(GIVEN ENTRIES Opens)

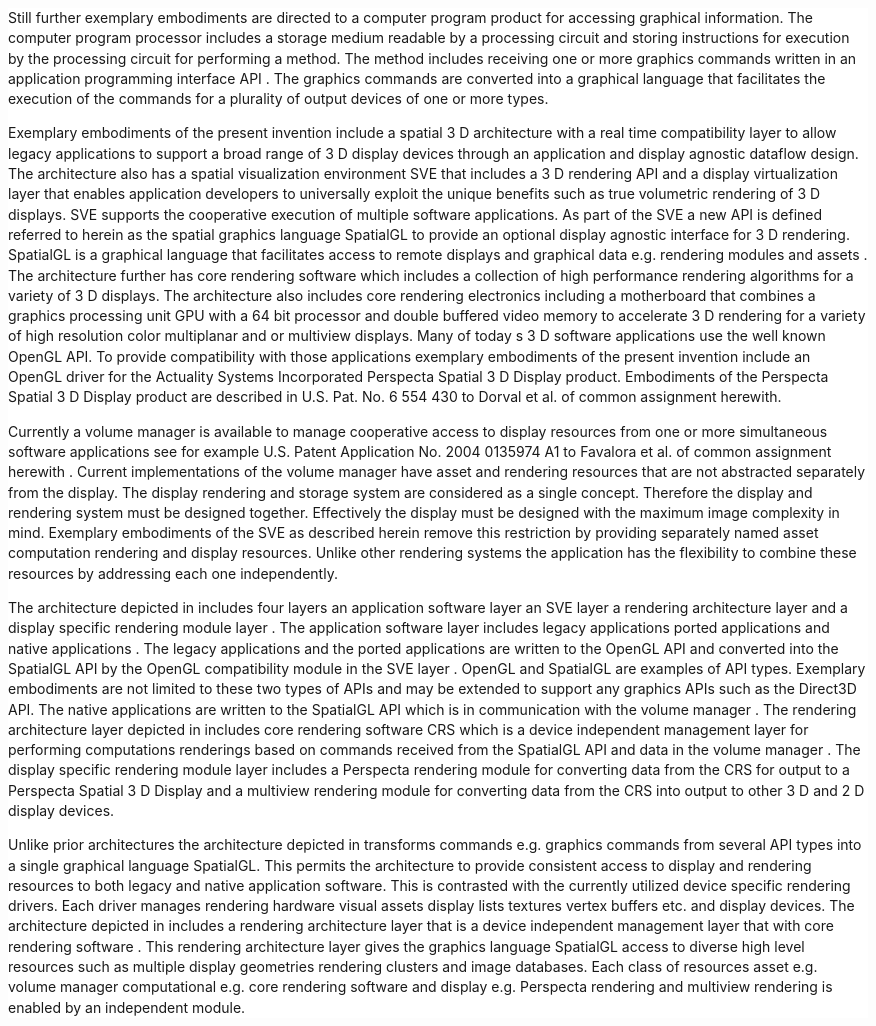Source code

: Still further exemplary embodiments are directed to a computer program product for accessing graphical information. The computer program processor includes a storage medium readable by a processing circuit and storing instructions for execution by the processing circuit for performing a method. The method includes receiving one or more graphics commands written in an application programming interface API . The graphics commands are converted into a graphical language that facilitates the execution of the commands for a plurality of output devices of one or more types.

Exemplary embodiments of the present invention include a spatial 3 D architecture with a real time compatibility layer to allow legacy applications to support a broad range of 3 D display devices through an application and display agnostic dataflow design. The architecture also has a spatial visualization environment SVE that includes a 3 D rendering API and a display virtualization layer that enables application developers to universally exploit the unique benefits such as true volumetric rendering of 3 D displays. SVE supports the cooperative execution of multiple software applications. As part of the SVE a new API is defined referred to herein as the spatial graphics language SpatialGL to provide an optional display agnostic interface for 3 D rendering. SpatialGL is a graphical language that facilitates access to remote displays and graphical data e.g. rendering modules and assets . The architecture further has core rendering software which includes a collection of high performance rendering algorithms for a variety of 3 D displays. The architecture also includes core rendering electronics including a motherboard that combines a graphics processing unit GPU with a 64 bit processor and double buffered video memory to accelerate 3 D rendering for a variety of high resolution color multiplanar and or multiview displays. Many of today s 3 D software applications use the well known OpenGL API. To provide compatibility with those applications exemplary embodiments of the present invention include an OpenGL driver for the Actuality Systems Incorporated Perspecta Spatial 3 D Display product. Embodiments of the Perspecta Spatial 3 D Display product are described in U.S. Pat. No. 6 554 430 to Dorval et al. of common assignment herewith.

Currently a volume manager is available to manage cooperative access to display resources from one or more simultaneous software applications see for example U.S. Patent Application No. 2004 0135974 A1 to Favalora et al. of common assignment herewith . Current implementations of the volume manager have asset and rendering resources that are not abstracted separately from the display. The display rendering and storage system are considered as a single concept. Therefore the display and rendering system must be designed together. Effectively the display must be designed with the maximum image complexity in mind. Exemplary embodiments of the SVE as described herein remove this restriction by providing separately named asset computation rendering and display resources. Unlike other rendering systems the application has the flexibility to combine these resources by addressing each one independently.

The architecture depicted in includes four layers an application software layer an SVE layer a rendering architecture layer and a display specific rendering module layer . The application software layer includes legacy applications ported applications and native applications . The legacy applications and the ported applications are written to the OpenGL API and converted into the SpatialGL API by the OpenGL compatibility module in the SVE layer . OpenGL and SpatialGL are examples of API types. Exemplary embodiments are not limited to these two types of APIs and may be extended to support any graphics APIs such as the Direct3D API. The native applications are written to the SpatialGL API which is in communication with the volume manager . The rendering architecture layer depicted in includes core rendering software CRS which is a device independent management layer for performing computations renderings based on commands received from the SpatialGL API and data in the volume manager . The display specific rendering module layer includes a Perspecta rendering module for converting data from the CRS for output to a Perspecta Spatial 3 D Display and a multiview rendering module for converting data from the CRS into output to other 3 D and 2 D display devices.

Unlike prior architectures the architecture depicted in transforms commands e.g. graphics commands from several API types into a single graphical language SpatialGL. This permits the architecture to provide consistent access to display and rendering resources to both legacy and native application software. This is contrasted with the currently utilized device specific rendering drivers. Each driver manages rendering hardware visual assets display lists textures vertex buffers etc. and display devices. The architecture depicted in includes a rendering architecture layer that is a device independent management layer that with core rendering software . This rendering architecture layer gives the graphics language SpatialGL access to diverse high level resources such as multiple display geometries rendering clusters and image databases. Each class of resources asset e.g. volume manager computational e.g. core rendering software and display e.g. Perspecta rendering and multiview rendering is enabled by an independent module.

(GIVEN ENTRIES Closes)

* ABOUT THIS EXERCISE *
Output must match the lines from the start of the records above through the line that contains "or more types.", exactly and with every picture removed.

* ANSWER BOX *
Source code

: Still further exemplary embodiments are directed to a computer program product for accessing graphical information. The computer program processor includes a storage medium readable by a processing circuit and storing instructions for execution by the processing circuit for performing a method. The method includes receiving one or more graphics commands written in an application programming interface API . The graphics commands are converted into a graphical language that facilitates the execution of the commands for a plurality of output devices of one or more types.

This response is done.